Respondent’s Arguments

  • The Revenue's legal counsel initially defended the department's position regarding the tax liability determination.
  • However, upon reviewing the stark lack of detailed documentation and process flow in the ex-parte proceedings, the learned counsel for the Revenue conceded that the department would have no objection if the matter was remanded back to the Assessing Authority for a fresh decision on its true merits.
  • The respondent side formally stated that during the pendency of such fresh adjudication, no further coercive recovery steps would be enforced against the petitioner, provided the interests of the Revenue were safely balanced.

Court’s Findings and Order

  • The Hon'ble High Court emphasized that the existence of an alternative statutory remedy does not preclude or restrict the writ court from intervening where an order is ex-facie bad in law due to a clear violation of natural justice.
  • The Court observed two fatal flaws in the department's orders:
    • First, no sufficient or reasonable timeline was extended to the assessee to mount a proper defense.
    • Second, the ex-parte order failed to show any decipherable reasons or math explaining how the officer arrived at the specified tax, interest, and penalty amounts.
-.-.-
▸ Exercise details:
Write the next part of the High Court tax ruling summary, picking up after its last sentence.

▸ Data for analysis:
-.-.-
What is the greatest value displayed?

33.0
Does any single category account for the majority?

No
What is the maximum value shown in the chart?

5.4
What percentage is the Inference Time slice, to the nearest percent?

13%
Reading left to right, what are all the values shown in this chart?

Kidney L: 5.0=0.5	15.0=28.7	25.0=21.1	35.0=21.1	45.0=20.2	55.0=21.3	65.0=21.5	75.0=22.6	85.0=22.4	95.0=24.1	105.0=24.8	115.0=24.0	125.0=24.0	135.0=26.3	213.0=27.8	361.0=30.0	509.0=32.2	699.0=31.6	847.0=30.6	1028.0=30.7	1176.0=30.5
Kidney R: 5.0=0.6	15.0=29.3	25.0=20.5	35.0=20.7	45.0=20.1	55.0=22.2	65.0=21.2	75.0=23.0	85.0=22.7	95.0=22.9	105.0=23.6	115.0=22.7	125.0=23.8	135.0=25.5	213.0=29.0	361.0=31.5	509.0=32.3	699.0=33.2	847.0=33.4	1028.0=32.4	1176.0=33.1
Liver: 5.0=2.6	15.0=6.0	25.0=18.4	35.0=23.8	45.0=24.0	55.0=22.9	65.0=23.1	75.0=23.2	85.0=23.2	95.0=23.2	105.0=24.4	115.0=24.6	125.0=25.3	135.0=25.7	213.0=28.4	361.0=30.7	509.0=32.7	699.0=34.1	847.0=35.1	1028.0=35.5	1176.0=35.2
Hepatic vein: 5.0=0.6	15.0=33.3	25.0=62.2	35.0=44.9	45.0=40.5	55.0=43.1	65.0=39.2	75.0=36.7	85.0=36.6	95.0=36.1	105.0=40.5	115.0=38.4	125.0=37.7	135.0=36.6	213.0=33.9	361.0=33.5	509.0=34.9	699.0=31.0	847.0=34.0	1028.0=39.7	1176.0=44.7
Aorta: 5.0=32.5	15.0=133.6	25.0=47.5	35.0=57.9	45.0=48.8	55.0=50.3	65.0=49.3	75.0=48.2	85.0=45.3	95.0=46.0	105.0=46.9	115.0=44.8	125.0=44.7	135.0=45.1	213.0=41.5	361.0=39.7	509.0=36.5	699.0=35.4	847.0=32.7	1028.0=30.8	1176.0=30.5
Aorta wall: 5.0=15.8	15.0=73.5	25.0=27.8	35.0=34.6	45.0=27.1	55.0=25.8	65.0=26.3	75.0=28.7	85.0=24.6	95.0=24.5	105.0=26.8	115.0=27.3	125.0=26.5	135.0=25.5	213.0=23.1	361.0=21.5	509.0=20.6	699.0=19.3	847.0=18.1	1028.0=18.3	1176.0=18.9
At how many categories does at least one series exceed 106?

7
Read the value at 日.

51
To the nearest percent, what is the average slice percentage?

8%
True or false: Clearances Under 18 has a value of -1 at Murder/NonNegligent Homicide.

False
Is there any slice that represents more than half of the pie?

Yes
-.-.-
▸ Reply:
  • The Court declared that unreasoned ex-parte orders carrying severe civil consequences cannot withstand judicial scrutiny. Consequently, the High Court disposed of the writ petition with the following mutually agreeable conditions:
    1. The impugned assessment orders and the summary demand in Form GST DRC-07 dated February 6, 2021, were completely quashed and set aside.
    2. The petitioner was directed to deposit 20% of the demanded amount before the Assessing Officer within a strict timeline of eight weeks, subject to adjustment/set-off of amounts already seized/deposited.
    3. The Court ordered the immediate de-freezing and de-attachment of all the petitioner’s bank accounts linked to these specific proceedings.
    4. The matter was remanded back, directing the petitioner to appear before the Assessing Authority on December 23, 2022, to conclude the fresh assessment on merits via a detailed, reasoned speaking order within two months.

Important Clarification

  • Writ Maintainability vs. Alternate Remedy: This judgment reinforces the foundational tax law principle that alternate statutory appeal pathways do not block Constitutional Writ remedies if the state machinery violates basic natural justice, which mirrors the apex court guidelines laid down in Radha Krishan Industries vs. State of Himachal Pradesh (2021).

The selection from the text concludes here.